▶ _BRIEF_
Write the listing below out again exactly, dropping the images.

▶ _STORED DATA_

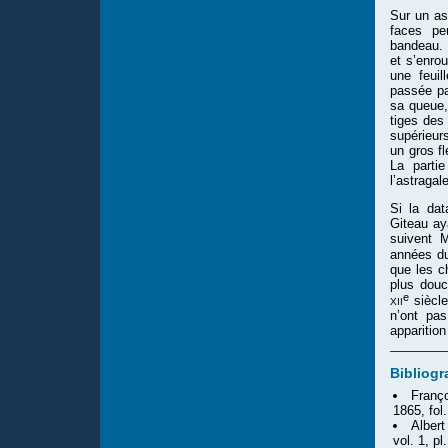
Sur un as
faces per
bandeau. 
et s’enro
une feuil
passée pa
sa queue,
tiges des
supérieurs
un gros fl
La parti
l’astragal
Si la dat
Giteau ay
suivent M
années 
que les c
plus douc
e
xii
siècle
n’ont pa
apparition
Bibliogr
Franç
1865, fol.
Albert
vol. 1, pl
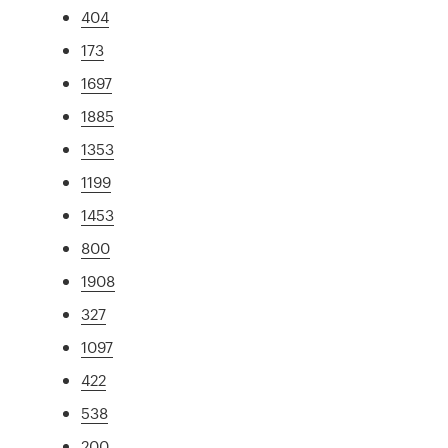
404
173
1697
1885
1353
1199
1453
800
1908
327
1097
422
538
200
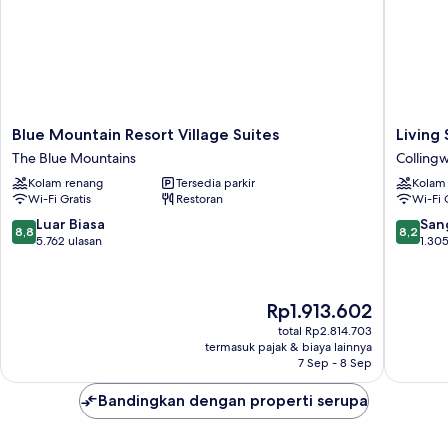
Blue
Living
Blue Mountain Resort Village Suites
Living
Mountain
Stone
The Blue Mountains
Colling
Resort
Golf
Kolam renang
Tersedia parkir
Kolam
Village
Resort
Wi-Fi Gratis
Restoran
Wi-Fi 
Suites
Colling
The
8.8
8.2
Luar Biasa
San
8,8
8,2
Blue
dari
dari
5.762 ulasan
1.305
Mountains
10,
10,
Luar
Sangat
Biasa,
Baik,
Harga
Rp1.913.602
5.762
1.305
sekarang
ulasan
ulasan
total Rp2.814.703
Rp1.913.602
termasuk pajak & biaya lainnya
7 Sep - 8 Sep
Bandingkan dengan properti serupa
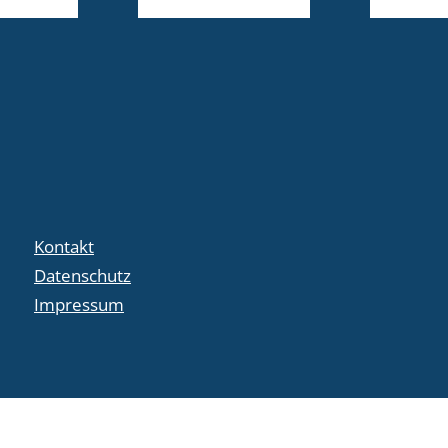
Kontakt
Datenschutz
Impressum
crafted by
code-x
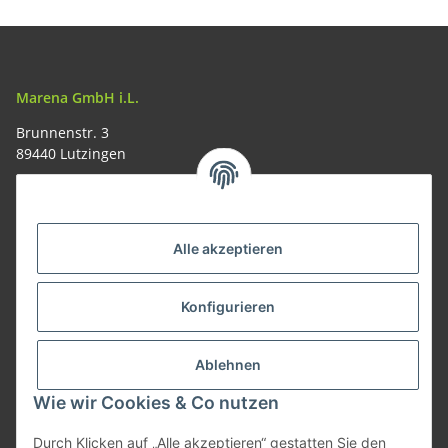
Marena GmbH i.L.
Brunnenstr. 3
89440 Lutzingen
09074-9220016
info@allemesser.de
Informationen
Alle akzeptieren
Rechtliches
Konfigurieren
Allgemeines
Ablehnen
Wie wir Cookies & Co nutzen
Vertrag widerrufen
Durch Klicken auf „Alle akzeptieren“ gestatten Sie den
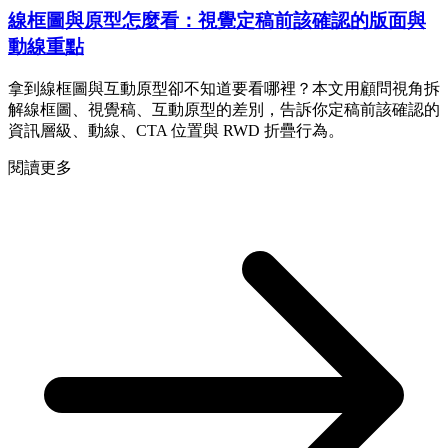
線框圖與原型怎麼看：視覺定稿前該確認的版面與
動線重點
拿到線框圖與互動原型卻不知道要看哪裡？本文用顧問視角拆
解線框圖、視覺稿、互動原型的差別，告訴你定稿前該確認的
資訊層級、動線、CTA 位置與 RWD 折疊行為。
閱讀更多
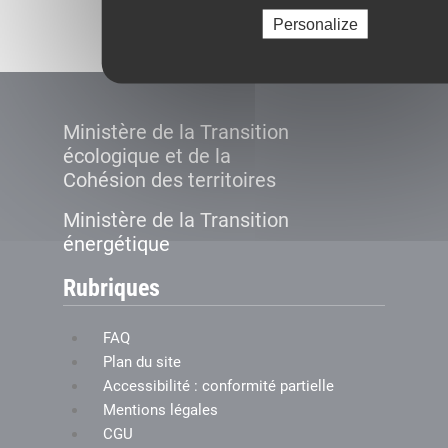
Créer le compte
Personalize
Ministère de la Transition
écologique et de la
Cohésion des territoires
Ministère de la Transition
énergétique
Rubriques
FAQ
Plan du site
Accessibilité : conformité partielle
Mentions légales
CGU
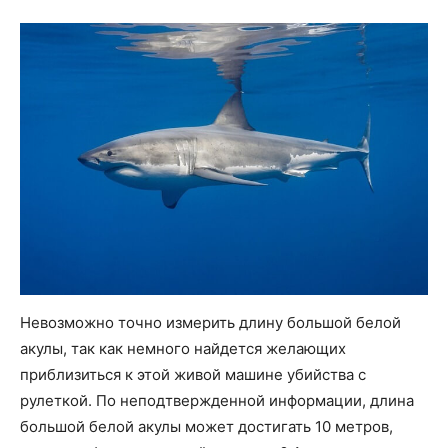
Невозможно точно измерить длину большой белой
акулы, так как немного найдется желающих
приблизиться к этой живой машине убийства с
рулеткой. По неподтвержденной информации, длина
большой белой акулы может достигать 10 метров,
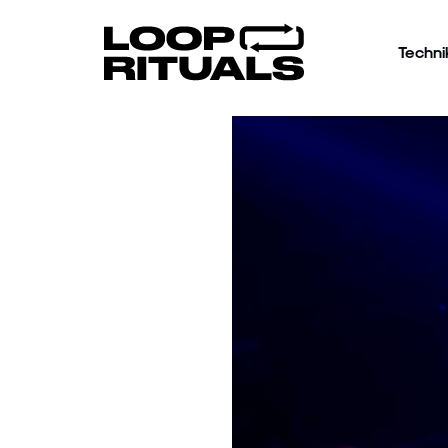
Techni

▶ _EXERCISE RESPONSE_
Sur un as
faces per
bandeau. 
et s’enro
une feuil
passée pa
sa queue,
tiges des
supérieurs
un gros fl
La parti
l’astragal
Si la dat
Giteau ay
suivent M
années 
que les c
plus douc
e
xii
siècle
n’ont pa
apparition
Bibliogr
Franç
1865, fol.
Albert
vol. 1, pl
404
173
1697
1885
1353
1199
1453
800
1908
327
1097
422
538
200
Blue
Living
Blue Mountain Resort Village Suites
Living
Mountain
Stone
The Blue Mountains
Colling
Resort
Golf
Kolam renang
Tersedia parkir
Kolam
Village
Resort
Wi-Fi Gratis
Restoran
Wi-Fi 
Suites
Colling
The
8.8
8.2
Luar Biasa
San
8,8
8,2
Blue
dari
dari
5.762 ulasan
1.305
Mountains
10,
10,
Luar
Sangat
Biasa,
Baik,
Harga
Rp1.913.602
5.762
1.305
sekarang
ulasan
ulasan
total Rp2.814.703
Rp1.913.602
termasuk pajak & biaya lainnya
7 Sep - 8 Sep
Bandingkan dengan properti serupa
Kontakt
Datenschutz
Impressum
crafted by
code-x
Marena GmbH i.L.
Brunnenstr. 3
89440 Lutzingen
09074-9220016
info@allemesser.de
Informationen
Alle akzeptieren
Rechtliches
Konfigurieren
Allgemeines
Ablehnen
Wie wir Cookies & Co nutzen
Vertrag widerrufen
Durch Klicken auf „Alle akzeptieren“ gestatten Sie den
線框圖與原型怎麼看：視覺定稿前該確認的版面與
動線重點
拿到線框圖與互動原型卻不知道要看哪裡？本文用顧問視角拆
解線框圖、視覺稿、互動原型的差別，告訴你定稿前該確認的
資訊層級、動線、CTA 位置與 RWD 折疊行為。
閱讀更多
Créer le compte
Personalize
Ministère de la Transition
écologique et de la
Cohésion des territoires
Ministère de la Transition
énergétique
Rubriques
FAQ
Plan du site
Accessibilité : conformité partielle
Mentions légales
CGU
Невозможно точно измерить длину большой белой
акулы, так как немного найдется желающих
приблизиться к этой живой машине убийства с
рулеткой. По неподтвержденной информации, длина
большой белой акулы может достигать 10 метров,
Techni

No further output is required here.